● REQUIRED WORK: A single number is required: how many lines in the records below contain "appropriate".

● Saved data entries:
►

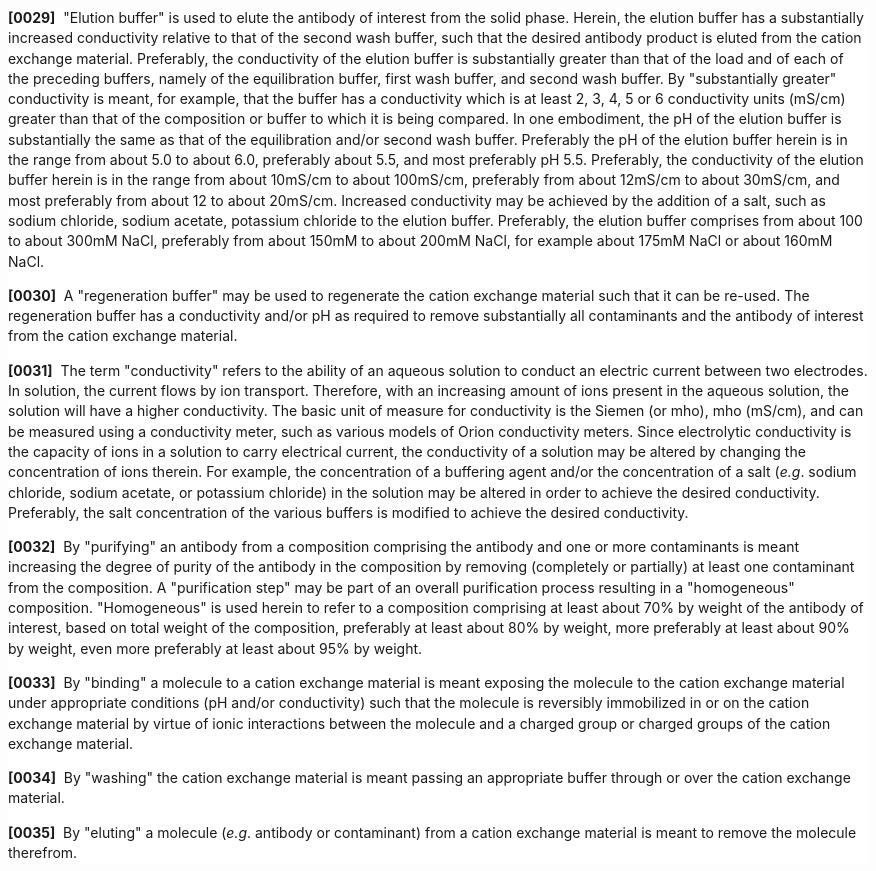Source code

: **[0029]**&nbsp;&nbsp;"Elution buffer" is used to elute the antibody of interest from the solid phase. Herein, the elution buffer has a substantially increased conductivity relative to that of the second wash buffer, such that the desired antibody product is eluted from the cation exchange material. Preferably, the conductivity of the elution buffer is substantially greater than that of the load and of each of the preceding buffers, namely of the equilibration buffer, first wash buffer, and second wash buffer. By "substantially greater" conductivity is meant, for example, that the buffer has a conductivity which is at least 2, 3, 4, 5 or 6 conductivity units (mS/cm) greater than that of the composition or buffer to which it is being compared. In one embodiment, the pH of the elution buffer is substantially the same as that of the equilibration and/or second wash buffer. Preferably the pH of the elution buffer herein is in the range from about 5.0 to about 6.0, preferably about 5.5, and most preferably pH 5.5. Preferably, the conductivity of the elution buffer herein is in the range from about 10mS/cm to about 100mS/cm, preferably from about 12mS/cm to about 30mS/cm, and most preferably from about 12 to about 20mS/cm. Increased conductivity may be achieved by the addition of a salt, such as sodium chloride, sodium acetate, potassium chloride to the elution buffer. Preferably, the elution buffer comprises from about 100 to about 300mM NaCl, preferably from about 150mM to about 200mM NaCl, for example about 175mM NaCl or about 160mM NaCl.<br>

**[0030]**&nbsp;&nbsp;A "regeneration buffer" may be used to regenerate the cation exchange material such that it can be re-used. The regeneration buffer has a conductivity and/or pH as required to remove substantially all contaminants and the antibody of interest from the cation exchange material.<br>

**[0031]**&nbsp;&nbsp;The term "conductivity" refers to the ability of an aqueous solution to conduct an electric current between two electrodes. In solution, the current flows by ion transport. Therefore, with an increasing amount of ions present in the aqueous solution, the solution will have a higher conductivity. The basic unit of measure for conductivity is the Siemen (or mho), mho (mS/cm), and can be measured using a conductivity meter, such as various models of Orion conductivity meters. Since electrolytic conductivity is the capacity of ions in a solution to carry electrical current, the conductivity of a solution may be altered by changing the concentration of ions therein. For example, the concentration of a buffering agent and/or the concentration of a salt (<i>e.g</i>. sodium chloride, sodium acetate, or potassium chloride) in the solution may be altered in order to achieve the desired conductivity. Preferably, the salt concentration of the various buffers is modified to achieve the desired conductivity.<br>

**[0032]**&nbsp;&nbsp;By "purifying" an antibody from a composition comprising the antibody and one or more contaminants is meant increasing the degree of purity of the antibody in the composition by removing (completely or partially) at least one contaminant from the composition. A "purification step" may be part of an overall purification process resulting in a "homogeneous" composition. "Homogeneous" is used herein to refer to a composition comprising at least about 70% by weight of the antibody of interest, based on total weight of the composition, preferably at least about 80% by weight, more preferably at least about 90% by weight, even more preferably at least about 95% by weight.<br>

**[0033]**&nbsp;&nbsp;By "binding" a molecule to a cation exchange material is meant exposing the molecule to the cation exchange material under appropriate conditions (pH and/or conductivity) such that the molecule is reversibly immobilized in or on the cation exchange material by virtue of ionic interactions between the molecule and a charged group or charged groups of the cation exchange material.<br>

**[0034]**&nbsp;&nbsp;By "washing" the cation exchange material is meant passing an appropriate buffer through or over the cation exchange material.<br>

**[0035]**&nbsp;&nbsp;By "eluting" a molecule (<i>e.g</i>. antibody or contaminant) from a cation exchange material is meant to remove the molecule therefrom.<br>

◄

● TASK RESULT: 2